- Task description -
Copy the records from their start through the line containing "Семейная пара купила целую деревню из 50-х", inclusive, changing "Reutlingen" to "Stuttgart" and keeping everything else the same.

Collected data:
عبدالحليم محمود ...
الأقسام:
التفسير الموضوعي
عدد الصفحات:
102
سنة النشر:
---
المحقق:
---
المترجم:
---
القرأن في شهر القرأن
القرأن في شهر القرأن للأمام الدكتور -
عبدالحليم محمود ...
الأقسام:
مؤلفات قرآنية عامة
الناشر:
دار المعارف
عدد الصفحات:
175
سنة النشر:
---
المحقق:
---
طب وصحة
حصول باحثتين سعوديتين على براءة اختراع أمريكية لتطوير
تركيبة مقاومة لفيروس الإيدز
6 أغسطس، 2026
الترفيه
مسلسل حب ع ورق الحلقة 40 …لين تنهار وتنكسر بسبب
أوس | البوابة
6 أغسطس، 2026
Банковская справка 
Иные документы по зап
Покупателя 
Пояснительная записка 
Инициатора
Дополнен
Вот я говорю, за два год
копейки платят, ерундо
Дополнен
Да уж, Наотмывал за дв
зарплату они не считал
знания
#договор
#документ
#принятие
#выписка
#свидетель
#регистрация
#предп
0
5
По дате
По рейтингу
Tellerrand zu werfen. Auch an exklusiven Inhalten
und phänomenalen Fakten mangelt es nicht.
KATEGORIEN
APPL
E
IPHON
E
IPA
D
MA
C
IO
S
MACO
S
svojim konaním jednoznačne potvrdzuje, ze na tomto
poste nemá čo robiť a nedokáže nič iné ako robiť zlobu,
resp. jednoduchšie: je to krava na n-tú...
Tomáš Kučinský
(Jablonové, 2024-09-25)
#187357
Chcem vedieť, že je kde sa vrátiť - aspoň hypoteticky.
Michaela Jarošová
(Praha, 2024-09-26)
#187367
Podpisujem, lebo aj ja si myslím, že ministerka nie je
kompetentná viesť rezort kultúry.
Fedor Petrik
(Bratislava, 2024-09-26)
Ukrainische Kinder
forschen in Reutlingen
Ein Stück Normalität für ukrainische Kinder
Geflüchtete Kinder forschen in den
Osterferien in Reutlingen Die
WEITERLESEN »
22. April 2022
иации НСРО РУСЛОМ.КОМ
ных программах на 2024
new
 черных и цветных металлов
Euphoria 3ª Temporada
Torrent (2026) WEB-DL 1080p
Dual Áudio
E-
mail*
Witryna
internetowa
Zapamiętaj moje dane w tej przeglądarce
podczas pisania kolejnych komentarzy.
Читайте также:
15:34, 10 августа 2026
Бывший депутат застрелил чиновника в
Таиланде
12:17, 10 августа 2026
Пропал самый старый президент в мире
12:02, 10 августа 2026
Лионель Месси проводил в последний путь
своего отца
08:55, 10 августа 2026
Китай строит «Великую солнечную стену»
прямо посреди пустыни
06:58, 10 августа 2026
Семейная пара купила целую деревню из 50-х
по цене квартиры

- Task output -
عبدالحليم محمود ...
الأقسام:
التفسير الموضوعي
عدد الصفحات:
102
سنة النشر:
---
المحقق:
---
المترجم:
---
القرأن في شهر القرأن
القرأن في شهر القرأن للأمام الدكتور -
عبدالحليم محمود ...
الأقسام:
مؤلفات قرآنية عامة
الناشر:
دار المعارف
عدد الصفحات:
175
سنة النشر:
---
المحقق:
---
طب وصحة
حصول باحثتين سعوديتين على براءة اختراع أمريكية لتطوير
تركيبة مقاومة لفيروس الإيدز
6 أغسطس، 2026
الترفيه
مسلسل حب ع ورق الحلقة 40 …لين تنهار وتنكسر بسبب
أوس | البوابة
6 أغسطس، 2026
Банковская справка 
Иные документы по зап
Покупателя 
Пояснительная записка 
Инициатора
Дополнен
Вот я говорю, за два год
копейки платят, ерундо
Дополнен
Да уж, Наотмывал за дв
зарплату они не считал
знания
#договор
#документ
#принятие
#выписка
#свидетель
#регистрация
#предп
0
5
По дате
По рейтингу
Tellerrand zu werfen. Auch an exklusiven Inhalten
und phänomenalen Fakten mangelt es nicht.
KATEGORIEN
APPL
E
IPHON
E
IPA
D
MA
C
IO
S
MACO
S
svojim konaním jednoznačne potvrdzuje, ze na tomto
poste nemá čo robiť a nedokáže nič iné ako robiť zlobu,
resp. jednoduchšie: je to krava na n-tú...
Tomáš Kučinský
(Jablonové, 2024-09-25)
#187357
Chcem vedieť, že je kde sa vrátiť - aspoň hypoteticky.
Michaela Jarošová
(Praha, 2024-09-26)
#187367
Podpisujem, lebo aj ja si myslím, že ministerka nie je
kompetentná viesť rezort kultúry.
Fedor Petrik
(Bratislava, 2024-09-26)
Ukrainische Kinder
forschen in Stuttgart
Ein Stück Normalität für ukrainische Kinder
Geflüchtete Kinder forschen in den
Osterferien in Stuttgart Die
WEITERLESEN »
22. April 2022
иации НСРО РУСЛОМ.КОМ
ных программах на 2024
new
 черных и цветных металлов
Euphoria 3ª Temporada
Torrent (2026) WEB-DL 1080p
Dual Áudio
E-
mail*
Witryna
internetowa
Zapamiętaj moje dane w tej przeglądarce
podczas pisania kolejnych komentarzy.
Читайте также:
15:34, 10 августа 2026
Бывший депутат застрелил чиновника в
Таиланде
12:17, 10 августа 2026
Пропал самый старый президент в мире
12:02, 10 августа 2026
Лионель Месси проводил в последний путь
своего отца
08:55, 10 августа 2026
Китай строит «Великую солнечную стену»
прямо посреди пустыни
06:58, 10 августа 2026
Семейная пара купила целую деревню из 50-х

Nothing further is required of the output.